* [Short task 1] Condense the paragraph of the investing excerpt that begins "If you enjoyed this analysis" into a shorter version that keeps its main facts.
* [Short task 2] From the investing excerpt, reproduce the passage from "In the end, it’s" up to and including "compounds your discipline.".

In the end, it’s not about guessing the crash. It’s about designing a system you trust — one that fits your psychology, protects your capital, and compounds your discipline.
References & Further Reading
- Greenspan, A. (1996) “Irrational Exuberance” — Federal Reserve Board Speech
- Fidelity Contrafund’s $145 B Man Gets Help After 34-Year Solo Run — Bloomberg, Apr 2025
- Buffett to Step Down as Berkshire CEO After 60 Years at Helm — Reuters, May 2025
- Warren Buffett Sends Investors a $344 B Message — Markets Look Overvalued — Yahoo Finance, Oct 2025
- Three Things: BRK vs the S&P 500 — Discipline Funds, May 2025
- The End of an Era: Buffett Bids Farewell to Berkshire Hathaway — World Finance, Jun 2025
- How Missing the Market’s 10 Best Days Can Cost You — J.P. Morgan Guide to Markets
Related Post
If you enjoyed this analysis, you may like my earlier essay Investing in an Uncertain World which first explored how technology cycles and macroeconomic shifts shape risk tolerance and portfolio design. This new piece is its practical companion: the “how” to that earlier “why.”
Disclaimer: I’m not a financial professional (CFA or CFP). This post reflects personal views and is not financial advice. Always do your own due diligence before making investment decisions.

[Entries drawn from a collection]
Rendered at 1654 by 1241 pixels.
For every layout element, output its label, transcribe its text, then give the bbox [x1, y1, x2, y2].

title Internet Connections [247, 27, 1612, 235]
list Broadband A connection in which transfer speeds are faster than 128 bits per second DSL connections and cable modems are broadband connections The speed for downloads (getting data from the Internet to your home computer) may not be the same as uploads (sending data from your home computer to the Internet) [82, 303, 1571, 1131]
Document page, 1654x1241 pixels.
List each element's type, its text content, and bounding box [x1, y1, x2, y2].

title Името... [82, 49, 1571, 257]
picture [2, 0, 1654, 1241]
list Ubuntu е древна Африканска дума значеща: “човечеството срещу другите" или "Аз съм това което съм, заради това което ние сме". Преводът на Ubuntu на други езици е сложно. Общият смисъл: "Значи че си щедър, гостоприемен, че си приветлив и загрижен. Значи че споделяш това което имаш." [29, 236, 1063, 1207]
...
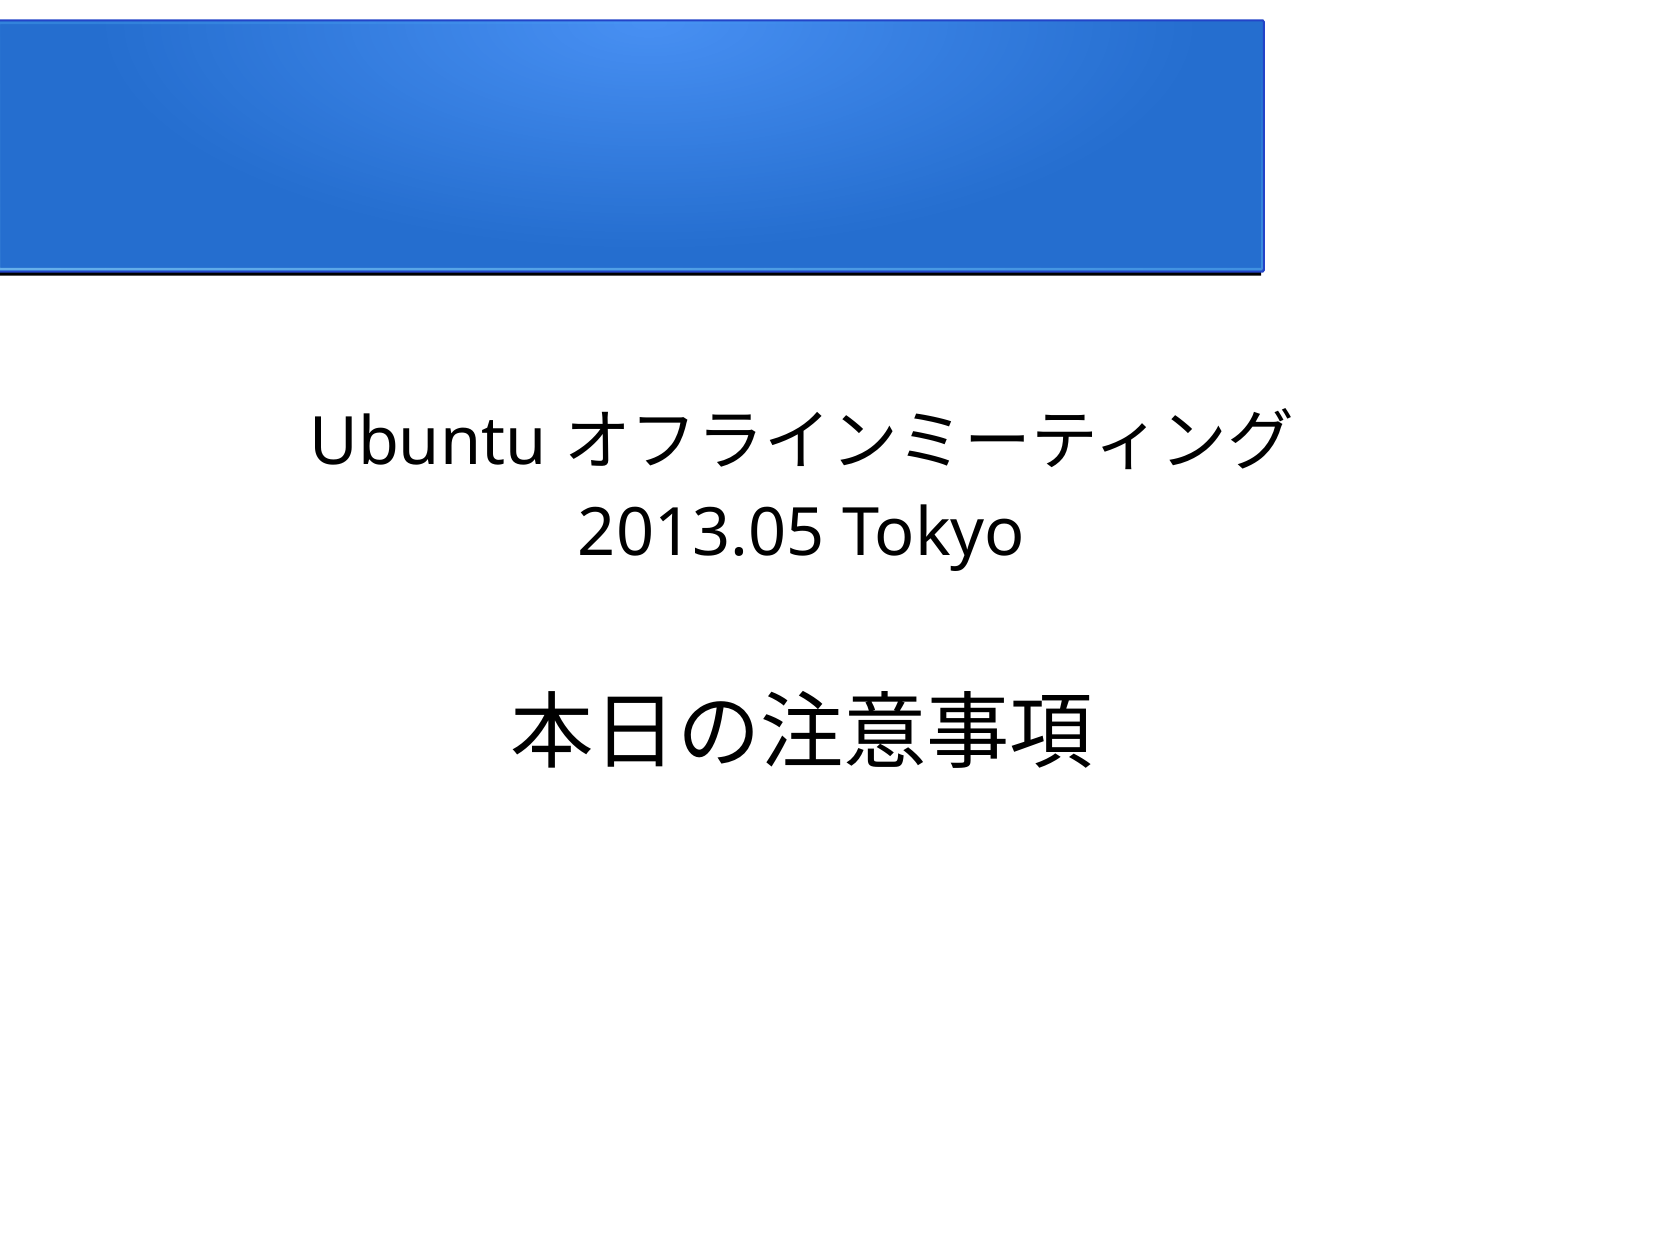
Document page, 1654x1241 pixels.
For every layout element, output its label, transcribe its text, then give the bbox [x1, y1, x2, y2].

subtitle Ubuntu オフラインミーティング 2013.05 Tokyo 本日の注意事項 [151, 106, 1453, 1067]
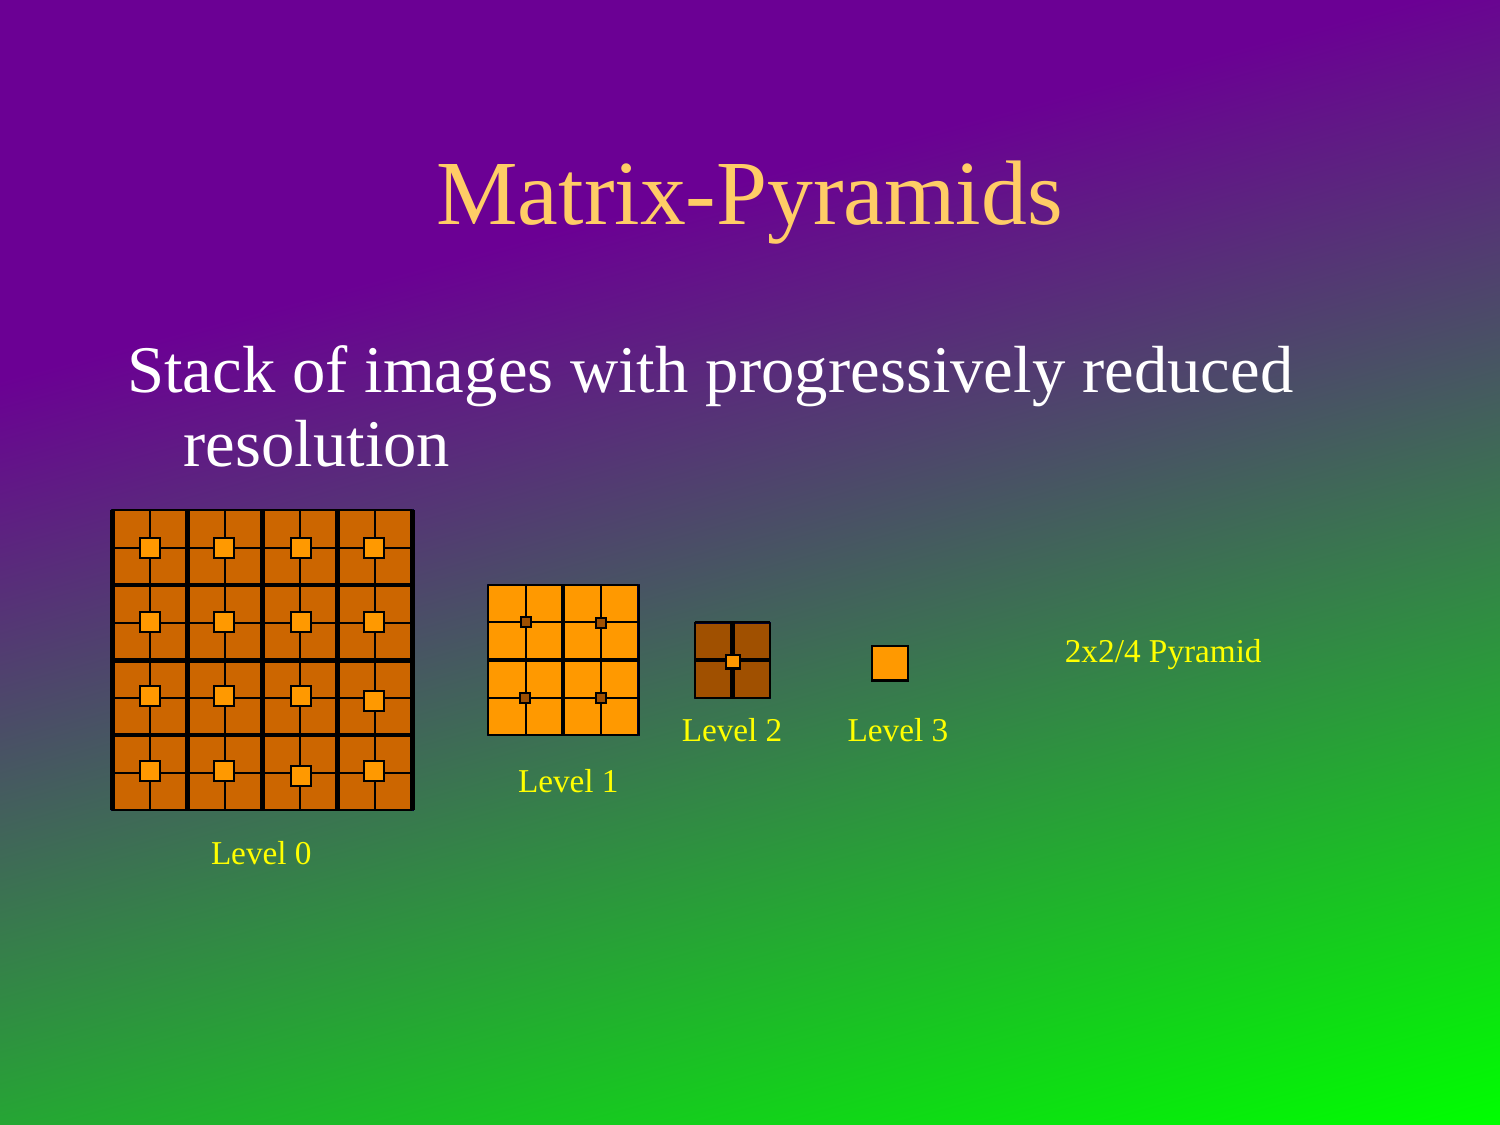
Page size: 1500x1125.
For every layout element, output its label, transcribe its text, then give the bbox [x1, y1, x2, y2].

* [Output 1] The author's earlier essay, Investing in an Uncertain World, examined how technology cycles and macroeconomic shifts shape risk tolerance and portfolio design. This piece is its practical companion, supplying the "how" to that essay's "why."

* [Output 2]
In the end, it’s not about guessing the crash. It’s about designing a system you trust — one that fits your psychology, protects your capital, and compounds your discipline.